Exercise text:
──────────────────────────────

11also we have obtained an inheritance, having been predestined according to His purpose who works all things after the counsel of His will,
12to the end that we who were the first to hope in Christ would be to the praise of His glory.
If it wasn’t for God’s grace, we would all be going to hell. There is nothing that we could do to undo our own sinfulness. We need God’s intervention, and we received God’s intervention because He sent Christ. It was God’s good will, pleasure, and purpose to give those who would hope in Him an inheritance in Christ. Thus, our being restored to relationship with God is praise ultimately to God because it was God’s ultimate purpose. Our inheritance is every spiritual blessing with Christ forever in eternity. It starts even now because the word translated “inheritance” implies being chosen as one’s private possession. In other words, God purposed to take ownership of us as His children. He worked to make it so that we could be adopted and therefore enjoy the rights that even His own Son enjoys. Every spiritual blessing is ours in Christ as He enables us to live godly in this life (2 Peter 1:3) and have fullness of joy in knowing God (Psalm 16:11). The fullness of His glorious riches are yet to be seen, but we as His children can be confident that we will see them when He glorifies us to go and be with Him in eternity.
13In Him, you also, after listening to the message of truth, the gospel of your salvation--having also believed, you were sealed in Him with the Holy Spirit of promise,
14who is given as a pledge of our inheritance, with a view to the redemption of God's own possession, to the praise of His glory.
The Ephesians heard the message of the gospel (c.f. Romans 10:17) and were saved. The truth set them free (John 8:31-32) from their enslavement to sin and Satan (Romans 6:6). They heard, understood, and received the message of Christ, having believed in Him for the forgiveness of sins. Because of their faith, they, and all believers, were sealed as children of God in Christ with the Holy Spirit Who was promised to come, Who had now come, Who indwells the people of God (1 Corinthians 6:19), and Who serves as a deposit guaranteeing the fullness of their future inheritance. God, in giving us the Holy Spirit, is making a pledge to us that we will receive our full inheritance His children. We are God’s own possession (1 Peter 2:9) because He Himself had paid our ransom so that He doesn’t have to pour out His wrath on us. The debt we owed God that we couldn’t pay, He took upon Himself to pay in giving us Christ. God has made a serious, permanent, and binding pledge to us that we will enjoy life forever with Him as His children. The Holy Spirit even now reminds us that we are indeed sons of God (Romans 8:16). God will finish this work He has begun in us (Philippians 1:6) because it brings Him glory and praise.
15For this reason I too, having heard of the faith in the Lord Jesus which exists among you and your love for all the saints,
16do not cease giving thanks for you, while making mention of you in my prayers;
17that the God of our Lord Jesus Christ, the Father of glory, may give to you a spirit of wisdom and of revelation in the knowledge of Him.
The Ephesians have a strong faith in God, and they have a great love for all the saints. Paul is extremely thankful that a mature and Biblical body of Christ is continuing to grow to the praise of God at Ephesus. As he prays for them, he cannot help but keep giving thanks to God for what God has done there in that city. He prays that God Who is the Father of glory would give the Ephesians a spirit of wisdom such that they would continue to grow in their knowledge and understanding of God. The specifics of what Paul desires would be revealed to them follows.

──────────────────────────────

Request 1:
Answer these questions about the Ephesians commentary.
(a) What does the word translated "inheritance" imply?
(b) Who serves as a deposit guaranteeing the fullness of believers' future inheritance?
(c) What two things do the Ephesians have, according to the final paragraph?

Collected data

──────────────────────────────

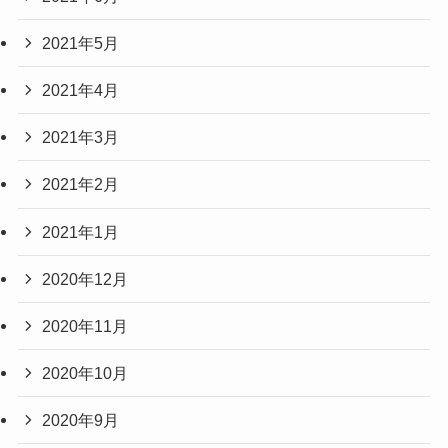
2021年5月
2021年4月
2021年3月
2021年2月
2021年1月
2020年12月
2020年11月
2020年10月
2020年9月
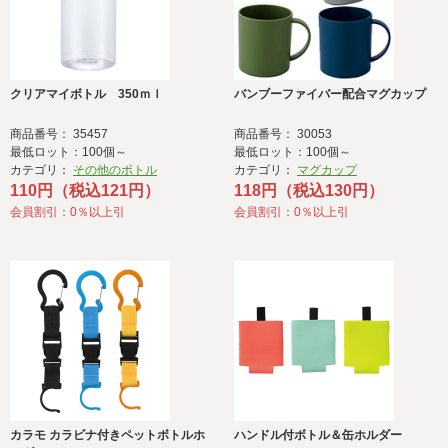
クリアマイボトル 350ｍｌ
バンブーファイバー配合マグカップ
商品番号： 35457
商品番号： 30053
最低ロット：100個～
最低ロット：100個～
カテゴリ：
その他のボトル
カテゴリ：
マグカップ
110円（税込121円）
118円（税込130円）
会員割引：0％以上引
会員割引：0％以上引
カラモ カラビナ付きペットボトルホ
ハンドル付ボトル＆缶ホルダー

──────────────────────────────

Request 2: Retype every line of the collected data listing above exactly, leaving out the pictures.

Response 1:
(a) Being chosen as one's private possession.
(b) The Holy Spirit.
(c) A strong faith in God and a great love for all the saints.

Response 2:
2021年5月
2021年4月
2021年3月
2021年2月
2021年1月
2020年12月
2020年11月
2020年10月
2020年9月
クリアマイボトル 350ｍｌ
バンブーファイバー配合マグカップ
商品番号： 35457
商品番号： 30053
最低ロット：100個～
最低ロット：100個～
カテゴリ：
その他のボトル
カテゴリ：
マグカップ
110円（税込121円）
118円（税込130円）
会員割引：0％以上引
会員割引：0％以上引
カラモ カラビナ付きペットボトルホ
ハンドル付ボトル＆缶ホルダー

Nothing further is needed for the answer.